▸ What you need to do:
Copy the data from the line that contains "X 3 Magazine, das" through the end, putting "Zeichnern" wherever "Illustratoren" appears and keeping everything else the same. Leave the pictures out.

▸ Data for analysis:
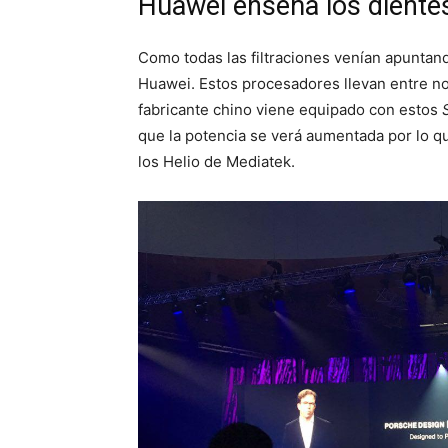
Huawei enseña los dientes
Como todas las filtraciones venían apuntan
Huawei. Estos procesadores llevan entre no
fabricante chino viene equipado con estos
que la potencia se verá aumentada por lo qu
los Helio de Mediatek.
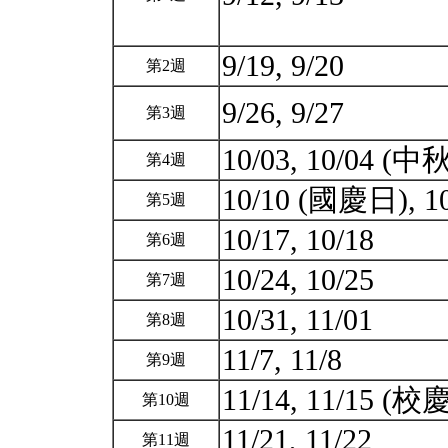
9/19, 9/20
第2週
9/26, 9/27
第3週
10/03, 10/04 (
第4週
10/10 (國慶日), 1
第5週
10/17, 10/18
第6週
10/24, 10/25
第7週
10/31, 11/01
第8週
11/7, 11/8
第9週
11/14, 11/15 (校
第10週
11/21, 11/22
第11週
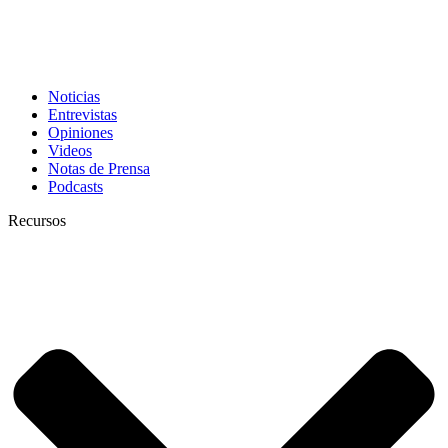
Noticias
Entrevistas
Opiniones
Videos
Notas de Prensa
Podcasts
Recursos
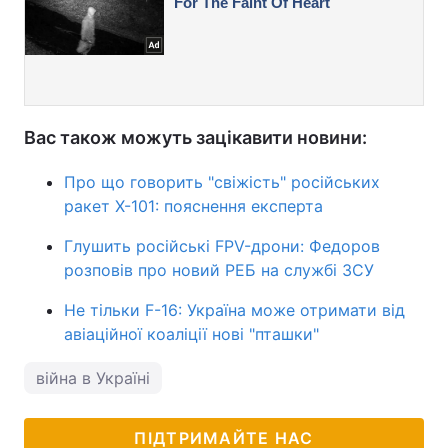
Вас також можуть зацікавити новини:
Про що говорить "свіжість" російських
ракет Х-101: пояснення експерта
Глушить російські FPV-дрони: Федоров
розповів про новий РЕБ на службі ЗСУ
Не тільки F-16: Україна може отримати від
авіаційної коаліції нові "пташки"
війна в Україні
ПІДТРИМАЙТЕ НАС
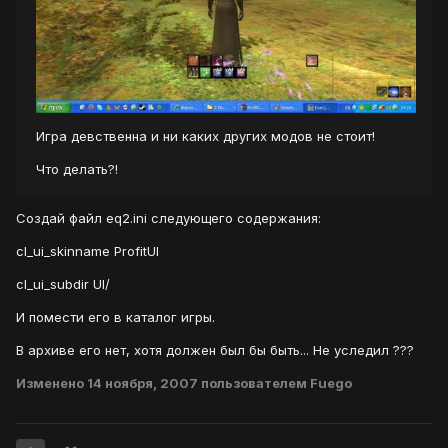
Игра девственна и ни каких других модов не стоит!
Что делать?!
Создай файл eq2.ini следующего содержания:
cl_ui_skinname ProfitUI
cl_ui_subdir UI/
И помести его в каталог игры.
В архиве его нет, хотя должен был бы быть... Не уследил ???
Изменено
14 ноября, 2007
пользователем Fuego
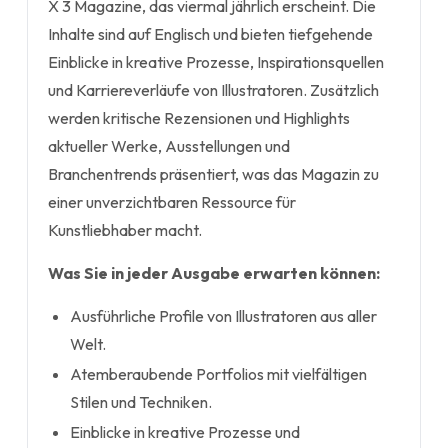
X 3 Magazine, das viermal jährlich erscheint. Die
Inhalte sind auf Englisch und bieten tiefgehende
Einblicke in kreative Prozesse, Inspirationsquellen
und Karriereverläufe von Illustratoren. Zusätzlich
werden kritische Rezensionen und Highlights
aktueller Werke, Ausstellungen und
Branchentrends präsentiert, was das Magazin zu
einer unverzichtbaren Ressource für
Kunstliebhaber macht.
Was Sie in jeder Ausgabe erwarten können:
Ausführliche Profile von Illustratoren aus aller
Welt.
Atemberaubende Portfolios mit vielfältigen
Stilen und Techniken.
Einblicke in kreative Prozesse und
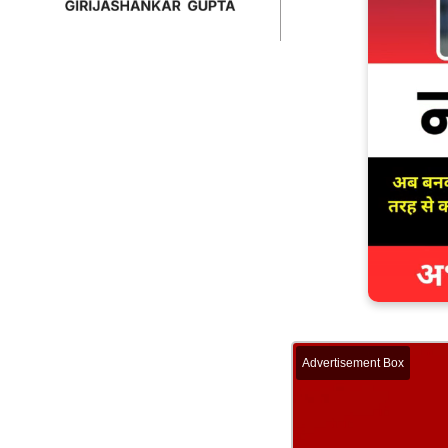
Advertisement Box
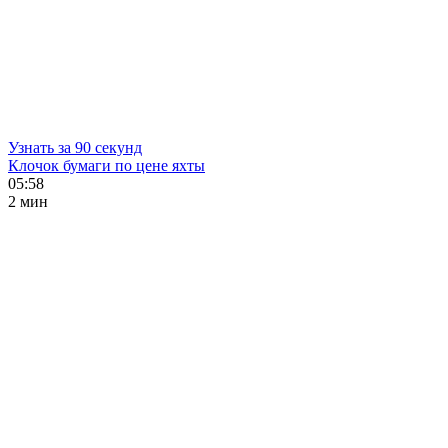
Узнать за 90 секунд
Клочок бумаги по цене яхты
05:58
2 мин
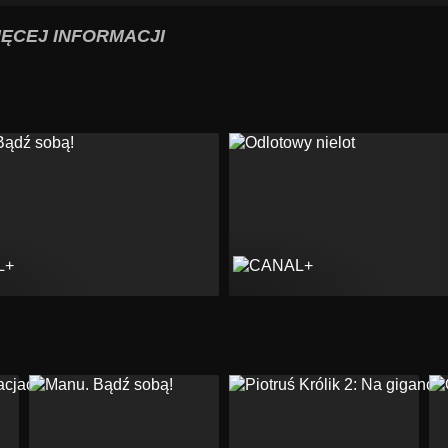
IĘCEJ INFORMACJI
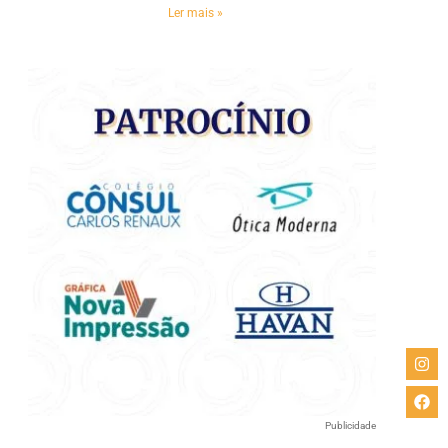
e
Ler mais »
Publicidade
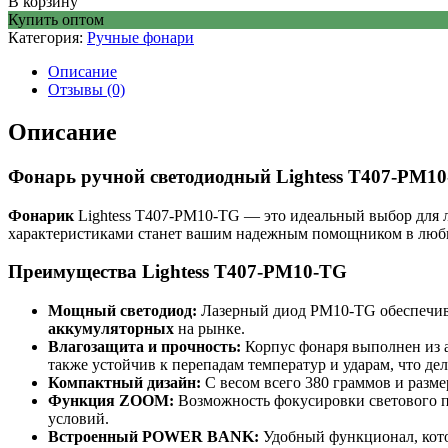
В корзину
Купить оптом
Категория:
Ручные фонари
Описание
Отзывы (0)
Описание
Фонарь ручной светодиодный Lightess T407-PM1
Фонарик
Lightess T407-PM10-TG — это идеальный выбор для
характеристиками станет вашим надежным помощником в любых 
Преимущества Lightess T407-PM10-TG
Мощный светодиод:
Лазерный диод PM10-TG обеспечивае
аккумуляторных
на рынке.
Влагозащита и прочность:
Корпус фонаря выполнен из а
также устойчив к перепадам температур и ударам, что де
Компактный дизайн:
С весом всего 380 граммов и размер
Функция ZOOM:
Возможность фокусировки светового по
условий.
Встроенный POWER BANK:
Удобный функционал, котор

▸ Written reply:
X 3 Magazine, das viermal jährlich erscheint. Die
Inhalte sind auf Englisch und bieten tiefgehende
Einblicke in kreative Prozesse, Inspirationsquellen
und Karriereverläufe von Zeichnern. Zusätzlich
werden kritische Rezensionen und Highlights
aktueller Werke, Ausstellungen und
Branchentrends präsentiert, was das Magazin zu
einer unverzichtbaren Ressource für
Kunstliebhaber macht.
Was Sie in jeder Ausgabe erwarten können:
Ausführliche Profile von Zeichnern aus aller
Welt.
Atemberaubende Portfolios mit vielfältigen
Stilen und Techniken.
Einblicke in kreative Prozesse und
Advertisement Box
Узнать за 90 секунд
Клочок бумаги по цене яхты
05:58
2 мин
IĘCEJ INFORMACJI
e
Ler mais »
Publicidade
В корзину
Купить оптом
Категория:
Ручные фонари
Описание
Отзывы (0)
Описание
Фонарь ручной светодиодный Lightess T407-PM1
Фонарик
Lightess T407-PM10-TG — это идеальный выбор для
характеристиками станет вашим надежным помощником в любых 
Преимущества Lightess T407-PM10-TG
Мощный светодиод:
Лазерный диод PM10-TG обеспечивае
аккумуляторных
на рынке.
Влагозащита и прочность:
Корпус фонаря выполнен из а
также устойчив к перепадам температур и ударам, что де
Компактный дизайн:
С весом всего 380 граммов и размер
Функция ZOOM:
Возможность фокусировки светового по
условий.
Встроенный POWER BANK:
Удобный функционал, котор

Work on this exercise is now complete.